Instructions to follow | Find every line in the listing below that contains the string "match", with case counting, and copy each of those lines.

Stored records
begin

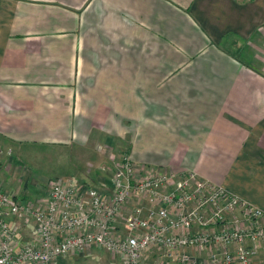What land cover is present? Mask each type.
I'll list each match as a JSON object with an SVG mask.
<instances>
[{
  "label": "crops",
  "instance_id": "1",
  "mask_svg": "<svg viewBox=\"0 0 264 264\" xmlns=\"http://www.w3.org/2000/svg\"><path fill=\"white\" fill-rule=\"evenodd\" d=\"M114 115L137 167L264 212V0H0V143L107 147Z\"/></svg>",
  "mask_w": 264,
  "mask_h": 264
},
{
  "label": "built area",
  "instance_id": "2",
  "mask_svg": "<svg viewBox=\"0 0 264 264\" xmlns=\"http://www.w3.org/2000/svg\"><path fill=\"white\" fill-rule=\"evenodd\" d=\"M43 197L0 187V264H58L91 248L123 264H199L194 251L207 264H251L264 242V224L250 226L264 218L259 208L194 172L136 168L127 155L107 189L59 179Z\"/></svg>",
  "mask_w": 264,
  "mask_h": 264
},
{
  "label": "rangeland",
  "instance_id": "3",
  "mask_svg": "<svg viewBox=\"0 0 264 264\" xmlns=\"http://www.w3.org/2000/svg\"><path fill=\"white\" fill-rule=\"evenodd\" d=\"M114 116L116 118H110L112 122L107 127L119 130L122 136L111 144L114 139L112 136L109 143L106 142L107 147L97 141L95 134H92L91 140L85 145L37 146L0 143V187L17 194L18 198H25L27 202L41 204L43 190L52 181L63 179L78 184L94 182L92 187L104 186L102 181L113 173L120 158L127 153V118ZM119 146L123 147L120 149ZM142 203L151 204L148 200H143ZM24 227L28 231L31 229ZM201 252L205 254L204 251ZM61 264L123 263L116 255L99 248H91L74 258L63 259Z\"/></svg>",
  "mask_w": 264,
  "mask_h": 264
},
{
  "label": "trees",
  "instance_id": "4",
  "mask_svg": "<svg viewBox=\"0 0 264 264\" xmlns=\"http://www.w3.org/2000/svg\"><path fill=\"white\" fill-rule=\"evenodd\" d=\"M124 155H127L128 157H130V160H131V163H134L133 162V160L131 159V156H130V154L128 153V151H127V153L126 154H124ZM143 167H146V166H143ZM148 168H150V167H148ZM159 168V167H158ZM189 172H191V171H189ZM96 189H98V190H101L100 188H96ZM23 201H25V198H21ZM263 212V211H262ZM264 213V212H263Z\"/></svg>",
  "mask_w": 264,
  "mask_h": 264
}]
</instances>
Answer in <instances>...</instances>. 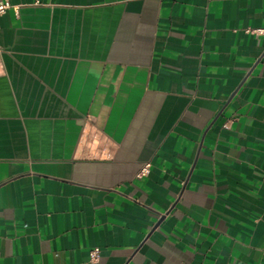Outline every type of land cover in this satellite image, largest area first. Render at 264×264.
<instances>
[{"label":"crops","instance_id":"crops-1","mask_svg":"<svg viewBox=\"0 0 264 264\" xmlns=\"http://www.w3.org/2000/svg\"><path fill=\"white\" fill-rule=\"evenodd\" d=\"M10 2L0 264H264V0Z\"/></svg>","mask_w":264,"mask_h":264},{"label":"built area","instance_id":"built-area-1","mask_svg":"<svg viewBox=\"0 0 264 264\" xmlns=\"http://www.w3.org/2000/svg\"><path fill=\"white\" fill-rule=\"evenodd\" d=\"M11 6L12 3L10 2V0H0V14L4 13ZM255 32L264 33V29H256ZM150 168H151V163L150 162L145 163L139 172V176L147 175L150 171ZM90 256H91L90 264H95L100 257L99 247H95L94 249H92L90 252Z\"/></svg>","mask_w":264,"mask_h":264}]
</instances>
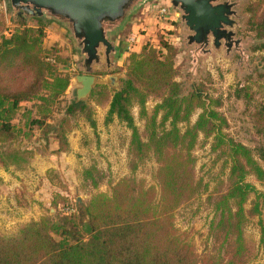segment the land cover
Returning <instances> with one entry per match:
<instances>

end

Exercise response |
I'll list each match as a JSON object with an SVG mask.
Returning <instances> with one entry per match:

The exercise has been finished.